[Stored data entries]
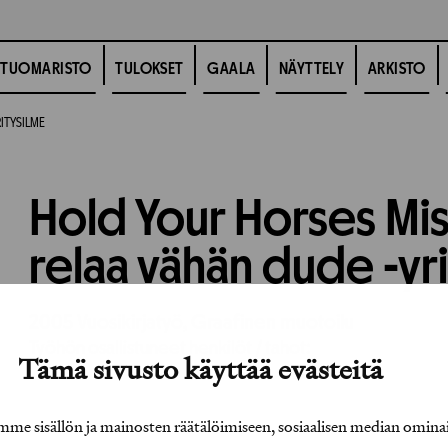
TUOMARISTO
TULOKSET
GAALA
NÄYTTELY
ARKISTO
RITYSILME
Hold Your Horses Mis
relaa vähän dude -yr
2005
Vuosikirjatyö,
Graafinen muotoilu
Työhön osallistuneet henkilöt / tahot:
Tämä sivusto käyttää evästeitä
e sisällön ja mainosten räätälöimiseen, sosiaalisen median omina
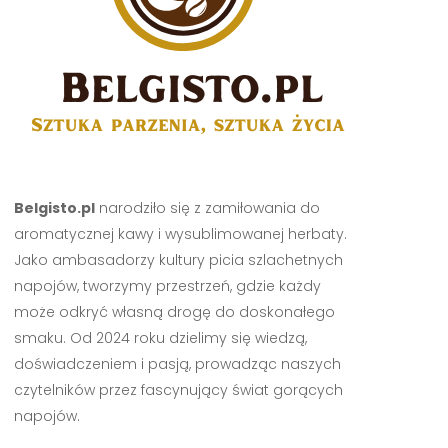
Belgisto.pl
narodziło się z zamiłowania do
aromatycznej kawy i wysublimowanej herbaty.
Jako ambasadorzy kultury picia szlachetnych
napojów, tworzymy przestrzeń, gdzie każdy
może odkryć własną drogę do doskonałego
smaku. Od 2024 roku dzielimy się wiedzą,
doświadczeniem i pasją, prowadząc naszych
czytelników przez fascynujący świat gorących
napojów.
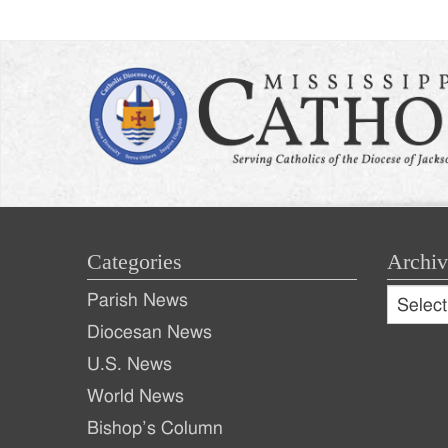
naviga
Categories
Archiv
Archive
Parish News
Archiv
Diocesan News
U.S. News
World News
Bishop’s Column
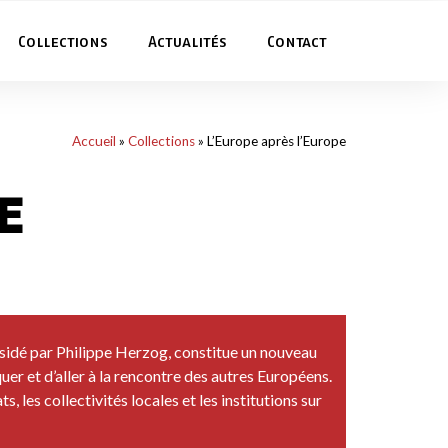
Collections
Actualités
Contact
Accueil
»
Collections
»
L’Europe après l’Europe
e
ésidé par Philippe Herzog, constitue un nouveau
uer et d’aller à la rencontre des autres Européens.
, les collectivités locales et les institutions sur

## Exercise requirements
Count each line above where the string "napojów" occurs. Give the number only.

## Worked solution
2